【発売】バンダイ
【開発】ベック
【発売日】1991年4月6日
【定価】8,500円
【媒体】スーパーファミコン用カートリッジ
【容量】4M
【容量】4M
【ジャンル】アクション
開発陣の徹底したこだわりが見えるウルトラ作戦第1号
【ストーリー】
大宇宙。怪光を放って飛ぶ青い玉と、それを追う赤い玉。ビートルでパトロールしていた科特隊のハヤタ隊員は、地球に侵入したこの青い玉を追跡していた。だが、続いて現れた赤い玉にビートルは衝突。ハヤタを乗せたまま墜落し、そのまま爆発炎上してしまった。燃え盛る炎と、残骸の中で横たわるハヤタ。その身体がフワッと浮かび始めると、赤い玉に包まれ始めた。赤い玉の中、ハヤタは意識の底から問いかけた。
「おい、誰だ、そこにいるのは。キミは一体何者だ」
「M78星雲の宇宙人だ」
宇宙人はハヤタと一心同体となり、地球の平和のために働きたいと、ベータ―・カプセルをハヤタに渡した。青い玉となって地球に侵入したベムラーがその姿を現した時、M78星雲の宇宙人からその命を託されたハヤタ隊員は、ベータ―・カプセルで宇宙人に変身した。マッハ5のスピードで空を飛び、強力なエネルギーであらゆる敵を粉砕する、不死身の男となったのだ。
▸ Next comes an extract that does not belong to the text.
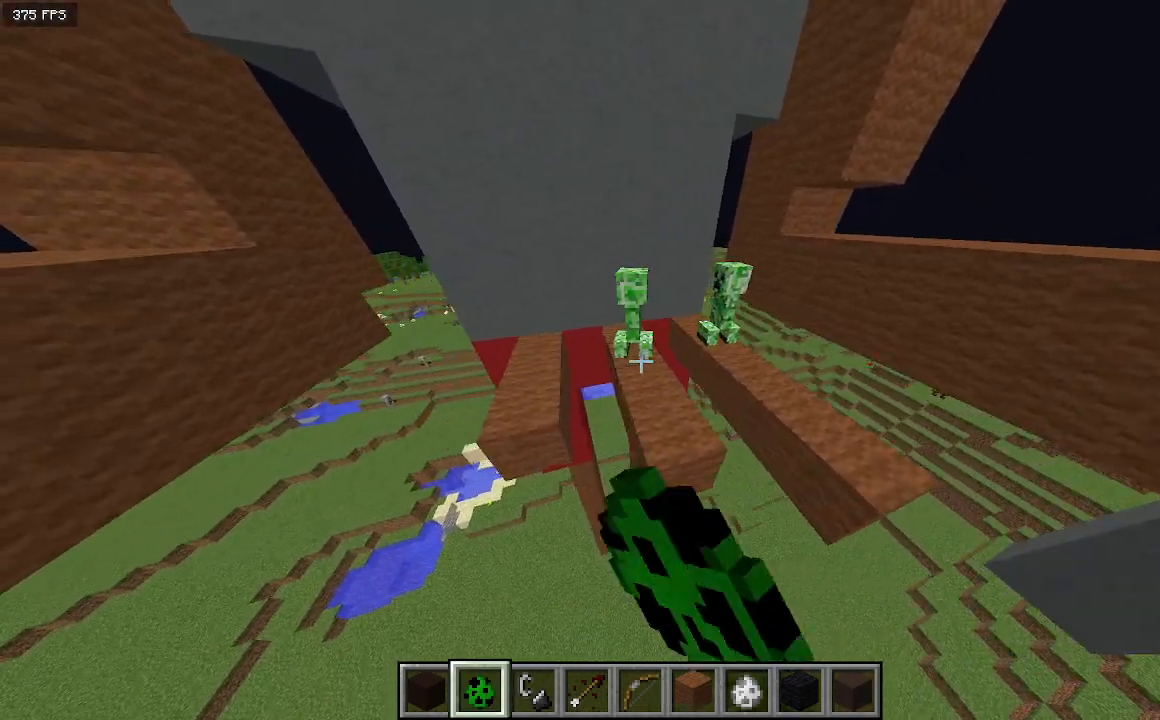
{"keys": [], "events": []}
ベムラーを倒した宇宙人をハヤタは「ウルトラマン」と名付け、平和を乱す怪獣や宇宙人との戦いが始まった。それ行け!我らのヒーロー!!
【総評】
格闘アクションゲームとしてはやや粗削りで単調な部分もあるにはあるが、タイトル画面から全編に渡って開発陣の『ウルトラマン』に対するこだわりが随所に見られ、横で見ているだけでも楽しい。登場する怪獣や宇宙人の選択も「10体選ぶならこれ以外にない」という連中ばかりだ。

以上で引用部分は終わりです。